Pianist Ludovico Einaudi is a different kind of classical composer. He’s a student of the avant-garde and the rich classical tradition of his native Italy. But the 54 year-old pianist is also a child of rock ‘n’ roll and minimalism. All of that comes together in an ambient chamber music that is precise in its emotions, serene in its repose and exuberant in its realization.
On his latest album, Nightbook, Ludovico Einaudi brings avant-garde edges to rhapsodic piano works. Think George Winston remixed by The Orb, with a bit of 50’s exotica, and 60’s sci-fi electronics. On tracks like “In Principio” he nods to Harold Budd and Brian Eno, expanding the concept of solo piano with haunting glitched echoes and fractured reverb. It’s like unearthing a digital artifact and seeing its image through a cracked lens.
In the 1970s, he might have been called a minimalist, in the ’80s a New Age artist and in the 90s an ambient musician. But Ludovico Einaudi is all of that and more. He brings an emotional precision and a cerebral play to his music that probably comes from his studies with Italian avant-garde icon, Luciano Berio. Listen to the calibrated emotions of “Reverie,” a wistful track for piano, vibes and cello that seems like the last wave goodbye.
Ludovico Einaudi has an electro-ambient trio called Whitetree that includes electronic musician Robert Lippok. He’s all over Nightbook, playing electronic sounds that don’t glisten and groove like chromium clockwork. Instead, they wheeze and whisper like busted steam pipes and dream voices. “Bye Bye Mon Amour” is an ecstatic interplay between Einaudi’s piano and Lippok’s electronics. “The Planets” is his miniaturized, ambient take on the Gustav Holst theme. But Einaudi’s planets sound more like lost transmissions and doppler echoes from the solar system.

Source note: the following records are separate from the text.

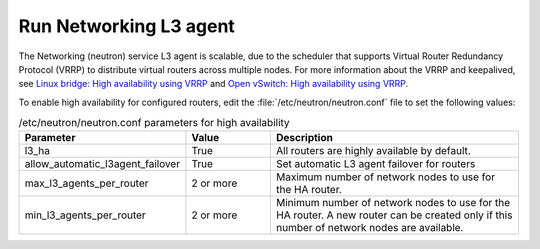 =======================
Run Networking L3 agent
=======================

The Networking (neutron) service L3 agent is scalable, due to the scheduler
that supports Virtual Router Redundancy Protocol (VRRP) to distribute virtual
routers across multiple nodes. For more information about the VRRP and
keepalived, see `Linux bridge: High availability using VRRP
<https://docs.openstack.org/newton/networking-guide/config-dvr-ha-snat.html>`_
and `Open vSwitch: High availability using VRRP
<https://docs.openstack.org/newton/networking-guide/deploy-ovs-ha-vrrp.html>`_.

To enable high availability for configured routers, edit the
:file:`/etc/neutron/neutron.conf` file to set the following values:

.. list-table:: /etc/neutron/neutron.conf parameters for high availability
   :widths: 15 10 30
   :header-rows: 1

   * - Parameter
     - Value
     - Description
   * - l3_ha
     - True
     - All routers are highly available by default.
   * - allow_automatic_l3agent_failover
     - True
     - Set automatic L3 agent failover for routers
   * - max_l3_agents_per_router
     - 2 or more
     - Maximum number of network nodes to use for the HA router.
   * - min_l3_agents_per_router
     - 2 or more
     - Minimum number of network nodes to use for the HA router.
       A new router can be created only if this number
       of network nodes are available.

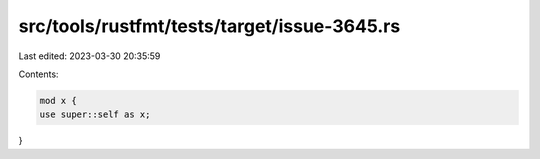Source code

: src/tools/rustfmt/tests/target/issue-3645.rs
============================================

Last edited: 2023-03-30 20:35:59

Contents:

.. code-block:: rs

    mod x {
    use super::self as x;
}


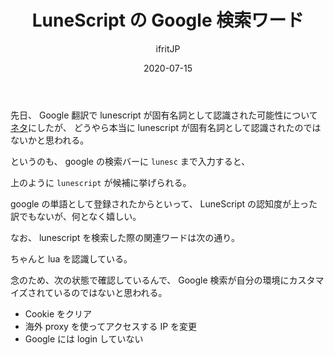 #+TITLE: LuneScript の Google 検索ワード
#+DATE: 2020-07-15
# -*- coding:utf-8 -*-
#+LAYOUT: post
#+TAGS: LuneScript Google
#+AUTHOR: ifritJP
#+OPTIONS: ^:{}
#+STARTUP: nofold

先日、 Google 翻訳で lunescript が固有名詞として認識された可能性について
[[https://ifritjp.github.io/blog2/public/posts/2020/2020-06-26-lunescript-trans/][ネタ]]にしたが、
どうやら本当に lunescript が固有名詞として認識されたのではないかと思われる。

というのも、 google の検索バーに =lunesc= まで入力すると、

[[../lunescript.search.png]]

上のように =lunescript= が候補に挙げられる。

google の単語として登録されたからといって、
LuneScript の認知度が上った訳でもないが、何となく嬉しい。

なお、 lunescript を検索した際の関連ワードは次の通り。

[[../lunescript.keyword.png]]

ちゃんと lua を認識している。

念のため、次の状態で確認しているんで、
Google 検索が自分の環境にカスタマイズされているのではないと思われる。

- Cookie をクリア
- 海外 proxy を使ってアクセスする IP を変更
- Google には login していない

Nightbook isn’t all reverie and melancholy. Percussion drives “Lady Labyrinth” as Einaudi pounds out left hand chords against a subtly syncopated beat that sounds like the score for the last charge into the breach.
Ludovico Einaudi has some 20 albums out in Europe where he sells out venues like the Royal Albert Hall and the Barbican Centre in London. But Nightbook may be the best introduction to the range of this artist. It’s thoroughly modern music but with a texture and depth as if written on old frayed and singed paper. It’s the Echoes CD of the Month for March.